A verbatim restatement of the data, free of pictures, is what you should output.
[INFORMATION SUPPLIED — start]
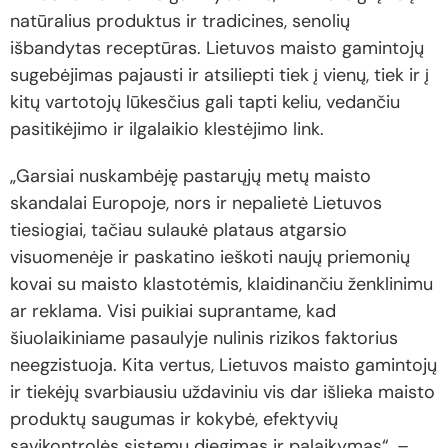
natūralius produktus ir tradicines, senolių
išbandytas receptūras. Lietuvos maisto gamintojų
sugebėjimas pajausti ir atsiliepti tiek į vienų, tiek ir į
kitų vartotojų lūkesčius gali tapti keliu, vedančiu
pasitikėjimo ir ilgalaikio klestėjimo link.
„Garsiai nuskambėję pastarųjų metų maisto
skandalai Europoje, nors ir nepalietė Lietuvos
tiesiogiai, tačiau sulaukė plataus atgarsio
visuomenėje ir paskatino ieškoti naujų priemonių
kovai su maisto klastotėmis, klaidinančiu ženklinimu
ar reklama. Visi puikiai suprantame, kad
šiuolaikiniame pasaulyje nulinis rizikos faktorius
neegzistuoja. Kita vertus, Lietuvos maisto gamintojų
ir tiekėjų svarbiausiu uždaviniu vis dar išlieka maisto
produktų saugumas ir kokybė, efektyvių
savikontrolės sistemų diegimas ir palaikymas“, –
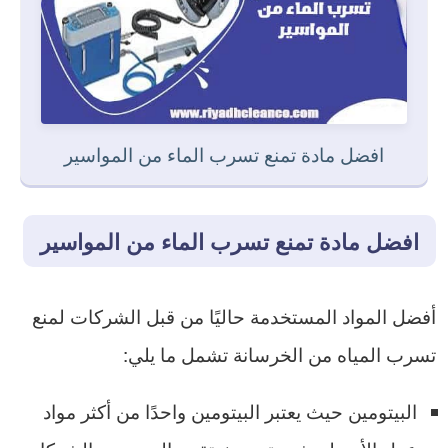
افضل مادة تمنع تسرب الماء من المواسير
افضل مادة تمنع تسرب الماء من المواسير
أفضل المواد المستخدمة حاليًا من قبل الشركات لمنع
تسرب المياه من الخرسانة تشمل ما يلي:
البيتومين حيث يعتبر البيتومين واحدًا من أكثر مواد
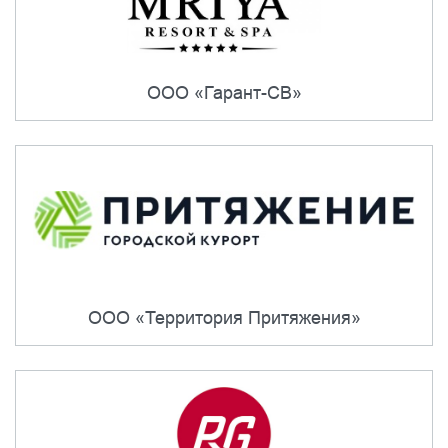
ООО «Гарант-СВ»
ООО «Территория Притяжения»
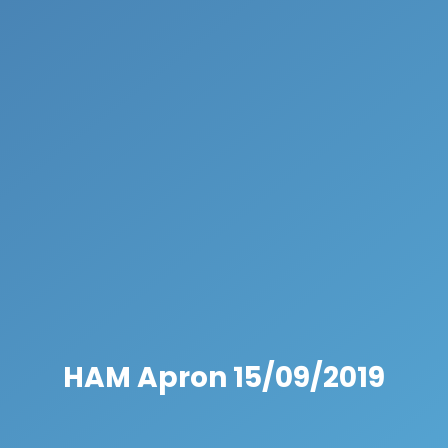
HAM Apron 15/09/2019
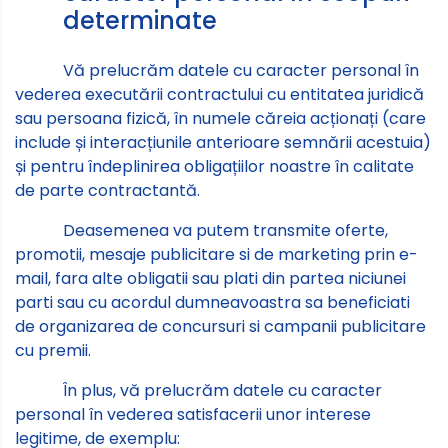
determinate
Vă prelucrăm datele cu caracter personal în
vederea executării contractului cu entitatea juridică
sau persoana fizică, în numele căreia acționați (care
include și interacțiunile anterioare semnării acestuia)
și pentru îndeplinirea obligațiilor noastre în calitate
de parte contractantă.
Deasemenea va putem transmite oferte,
promotii, mesaje publicitare si de marketing prin e-
mail, fara alte obligatii sau plati din partea niciunei
parti sau cu acordul dumneavoastra sa beneficiati
de organizarea de concursuri si campanii publicitare
cu premii.
În plus, vă prelucrăm datele cu caracter
personal în vederea satisfacerii unor interese
legitime, de exemplu:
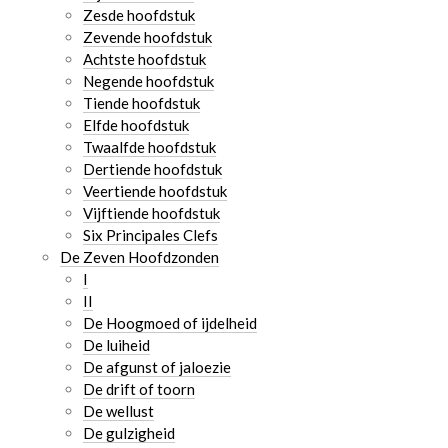
Zesde hoofdstuk
Zevende hoofdstuk
Achtste hoofdstuk
Negende hoofdstuk
Tiende hoofdstuk
Elfde hoofdstuk
Twaalfde hoofdstuk
Dertiende hoofdstuk
Veertiende hoofdstuk
Vijftiende hoofdstuk
Six Principales Clefs
De Zeven Hoofdzonden
I
II
De Hoogmoed of ijdelheid
De luiheid
De afgunst of jaloezie
De drift of toorn
De wellust
De gulzigheid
[INFORMATION SUPPLIED — finish]
**OUTPUT FOR THIS EXERCISE**:
natūralius produktus ir tradicines, senolių
išbandytas receptūras. Lietuvos maisto gamintojų
sugebėjimas pajausti ir atsiliepti tiek į vienų, tiek ir į
kitų vartotojų lūkesčius gali tapti keliu, vedančiu
pasitikėjimo ir ilgalaikio klestėjimo link.
„Garsiai nuskambėję pastarųjų metų maisto
skandalai Europoje, nors ir nepalietė Lietuvos
tiesiogiai, tačiau sulaukė plataus atgarsio
visuomenėje ir paskatino ieškoti naujų priemonių
kovai su maisto klastotėmis, klaidinančiu ženklinimu
ar reklama. Visi puikiai suprantame, kad
šiuolaikiniame pasaulyje nulinis rizikos faktorius
neegzistuoja. Kita vertus, Lietuvos maisto gamintojų
ir tiekėjų svarbiausiu uždaviniu vis dar išlieka maisto
produktų saugumas ir kokybė, efektyvių
savikontrolės sistemų diegimas ir palaikymas“, –
افضل مادة تمنع تسرب الماء من المواسير
افضل مادة تمنع تسرب الماء من المواسير
أفضل المواد المستخدمة حاليًا من قبل الشركات لمنع
تسرب المياه من الخرسانة تشمل ما يلي:
البيتومين حيث يعتبر البيتومين واحدًا من أكثر مواد
ООО «Гарант-СВ»
ООО «Территория Притяжения»
HAM Apron 15/09/2019
determinate
Vă prelucrăm datele cu caracter personal în
vederea executării contractului cu entitatea juridică
sau persoana fizică, în numele căreia acționați (care
include și interacțiunile anterioare semnării acestuia)
și pentru îndeplinirea obligațiilor noastre în calitate
de parte contractantă.
Deasemenea va putem transmite oferte,
promotii, mesaje publicitare si de marketing prin e-
mail, fara alte obligatii sau plati din partea niciunei
parti sau cu acordul dumneavoastra sa beneficiati
de organizarea de concursuri si campanii publicitare
cu premii.
În plus, vă prelucrăm datele cu caracter
personal în vederea satisfacerii unor interese
legitime, de exemplu:
Zesde hoofdstuk
Zevende hoofdstuk
Achtste hoofdstuk
Negende hoofdstuk
Tiende hoofdstuk
Elfde hoofdstuk
Twaalfde hoofdstuk
Dertiende hoofdstuk
Veertiende hoofdstuk
Vijftiende hoofdstuk
Six Principales Clefs
De Zeven Hoofdzonden
I
II
De Hoogmoed of ijdelheid
De luiheid
De afgunst of jaloezie
De drift of toorn
De wellust
De gulzigheid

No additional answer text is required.